◆ **Consigne 1**
Selon l'extrait du document, dans quel numéro de Chorus le compte rendu de la soirée a-t-il paru ?
◆ **Consigne 2**
Rédigez la suite du texte sur la soirée de Tarragone et Georges Moustaki, en reprenant après sa dernière phrase.

◆ **Extrait du document**
◇ ◇ ◇
La suite ? J’en fis le compte rendu pour Chorus (n° 9, automne 1994), tellement la soirée fut magique. En voici la fin : « Et Goytisolo de dire alors des poèmes, et Paco de chanter, en s’accompagnant avec la guitare de Jo… Une rencontre porteuse d’émotion, une manière d’être et de se comporter (pas facile d’interrompre ainsi le cours de son récital, pas facile non plus pour l’artiste de passage de se produire au débotté) dont seuls sont capables les plus grands. Ce soir-là, la chanson a fait preuve une fois encore de son pouvoir incontestable de rassemblement, de communication voire de communion, au-delà des barrières linguistiques. Même si le grand Jo maîtrise bien le castillan, même s’il a interprété l’une de ses chansons en catalan… Pour l’en remercier, le public en chœur ne pouvait faire mieux que de reprendre spontanément, dans un pot-pourri final où il s’entrecroisait astucieusement avec La Bamba, le refrain de Frère Jacques – en français s’il vous plaît !
      
» Une de ces soirées mémorables (près de trois heures), au cours de laquelle Georges Moustaki, d’autre part, n’a pas manqué de rendre hommage – seul à la guitare pour trois chansons qu’ils avaient faites ensemble – à son grand ami, récemment disparu, le poète grec Manos Hadjidakis… Ce soir-là, c’est certain, c’est à Tarragone et nulle part ailleurs, dans ce théâtre à ciel ouvert où plus de mille privilégiés manifestaient leur bonheur de participer à un moment rare, qu’Euterpe et Polymnie avaient élu domicile. »
      
Pour être « citoyen de la langue française », l’Alexandrin de la chanson (francophone) n’en avait pas moins L’Espagne au cœur, comme il l’écrivait en 1986, un demi-siècle après le coup d’Etat franquiste : « Fils de Tolède ou de Grenade / Tous mes ancêtres séfarades / Ont pris la route des nomades / Ont pris la route des nomades / L’Espagne au cœur de ma guitare / Des Asturies à Gibraltar / L’Espagne au fond de ma mémoire / De la Galice aux Baléares / Ma sœur latine et africaine / Ma sœur méditerranéenne / Le même sang coule en nos veines / Le même sang coule en nos veines… »
◇ ◇ ◇
◆ **Extrait de données**

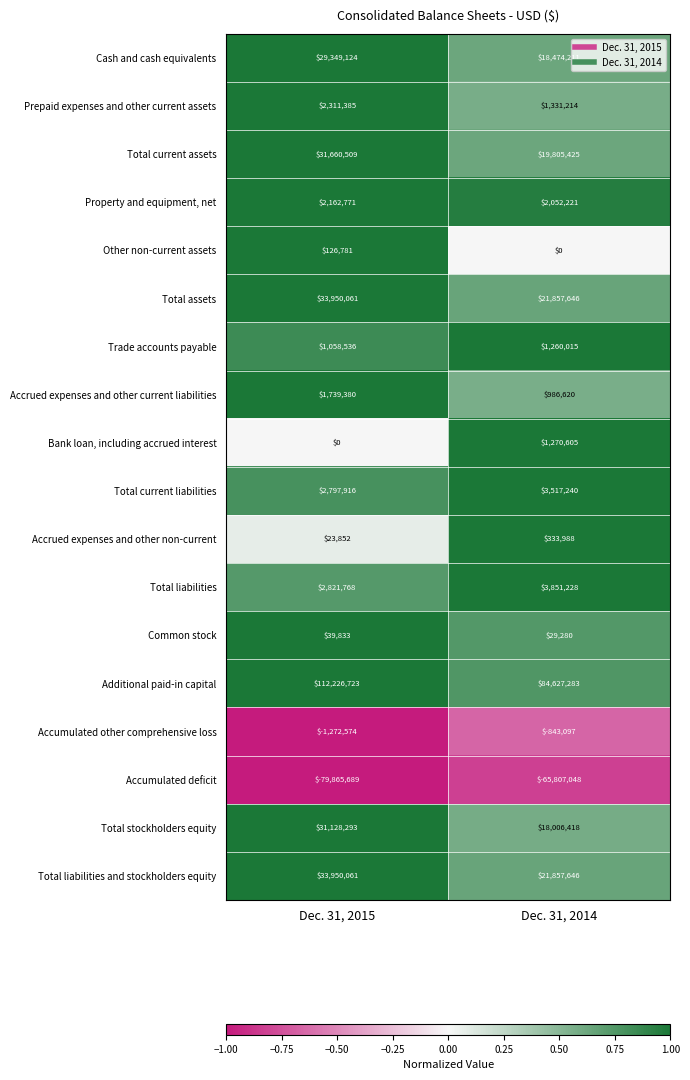

How many distinct data groups are displayed?

18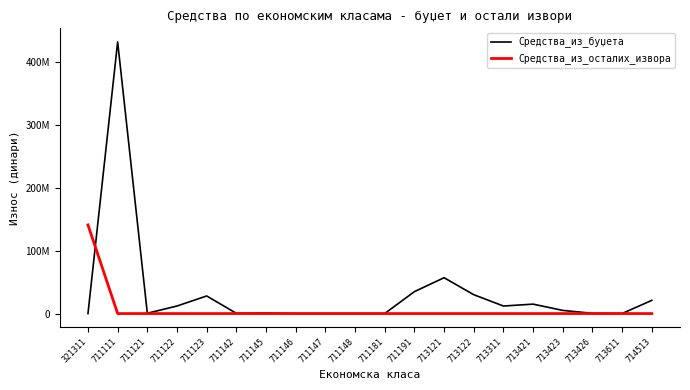

True or false: Средства_из_осталих_извора and Средства_из_буџета cross at least once.

True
◇ ◇ ◇
◆ **Réponse rédigée 1**
Dans le n° 9 de Chorus, à l'automne 1994.

◆ **Réponse rédigée 2**
En 1996, à la demande d’une amie québécoise, Paule Bussières, qui comptait sur nous pour lui trouver un grand chanteur français capable de présider son jury et le persuader d’accepter le rôle, nous lui conseillâmes Georges Moustaki. Le temps d’expliquer à Jo les tenants et aboutissants de ce « job » et il s’envolait avec bonheur pour la Belle Province et assurer à la perfection la présidence des Prix Miroirs de la chanson francophone du Festival international d’Été de Québec. Depuis, les ponts ne furent jamais rompus entre lui et le Québec. L’intéressé me le disait encore l’automne dernier…
 
Des années passèrent, de concerts en retrouvailles ; à charge pour chacun d’entre nous d’essayer, autant que possible, d’adhérer à la Philosophie de Georges : « Nous avons toute la vie pour nous amuser / Nous avons toute la mort pour nous reposer… » Pour nous amuser… et pour aller au charbon ! D’un disque l’autre, d’un spectacle l’autre… et, pour notre part, d’un numéro l’autre.
 
  
Et puis… Le 8 janvier 2009, Georges Moustaki montait sur scène, dans la salle magnifique (et archicomble) du Palau de la Musica à Barcelone, pour expliquer au public catalan qu’il était incapable d’assurer le concert, en raison de problèmes respiratoires. Il pensait alors à une mauvaise grippe, sans plus, et pensait pouvoir honorer ses concerts suivants en Espagne, à Valence notamment, mais le destin en décidera autrement.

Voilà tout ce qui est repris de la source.